Суть задания
В каком номере «Нового Сатирикона» было напечатано стихотворение «Футбол», если верить отрывку ниже о стихах Мандельштама?
----- Приведённый отрывок -----
Тем интереснее, что в том же 1913 году, когда был создан оптимистический «Теннис», Мандельштам написал, а через год напечатал, и опять в «Новом Сатириконе», в июльском, тридцатом номере, еще одно спортивное стихотворение – «Футбол». В финале этого стихотворения обыгрывается страшная и трагическая для современного читателя подробность эротического эпизода из Ветхого Завета. Прекрасная еврейка Юдифь (Иудифь), воспользовавшись страстным желанием ассирийского полководца Олоферна «сойтись с нею» (Иуд. 12: 16), мечом отсекает опьяневшему и уснувшему полководцу голову:
Телохранитель был отравлен.
В неравной битве изнемог,
Обезображен, обесславлен
Футбола толстокожий бог.
И с легкостью тяжеловеса
Удары отбивал боксер:
О, беззащитная завеса,
Неохраняемый шатер!
Должно быть, так толпа сгрудилась —
Когда, мучительно-жива,
Не допив кубка, покатилась
К ногам тупая голова…
Неизъяснимо лицемерно
Не так ли кончиком ноги
Над теплым трупом Олоферна
Юдифь глумилась и враги?88
По воспоминаниям Владимира Пяста, образ Юдифи в этом стихотворении «был вызван одной из постоянных посетительниц» артистического петербургского кафе «Бродячая Собака», «имевших прозвание „Королевы Собаки“ (таких было несколько)»89. В позднейшей повести Мандельштама «Египетская марка» эта девушка, спроецированная на знаменитую картину Джорджоне «Юдифь», хранящуюся в Эрмитаже, послужила прообразом коварного женского персонажа: «Юдифь Джорджоне улизнула от евнухов Эрмитажа»90.
----- Предоставленный список -----
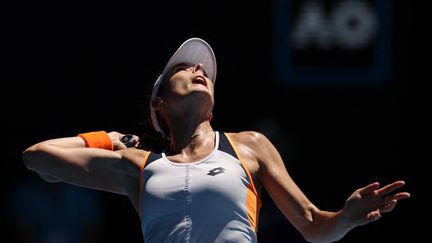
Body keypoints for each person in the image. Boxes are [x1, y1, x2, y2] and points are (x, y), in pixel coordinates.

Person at [22, 37, 410, 243]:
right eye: (183, 68)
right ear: (160, 103)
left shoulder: (249, 145)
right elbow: (37, 156)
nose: (197, 69)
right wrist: (107, 139)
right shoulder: (137, 166)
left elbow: (312, 224)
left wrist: (345, 219)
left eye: (203, 69)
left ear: (212, 108)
-----
Результат упражнения
В июльском, тридцатом номере.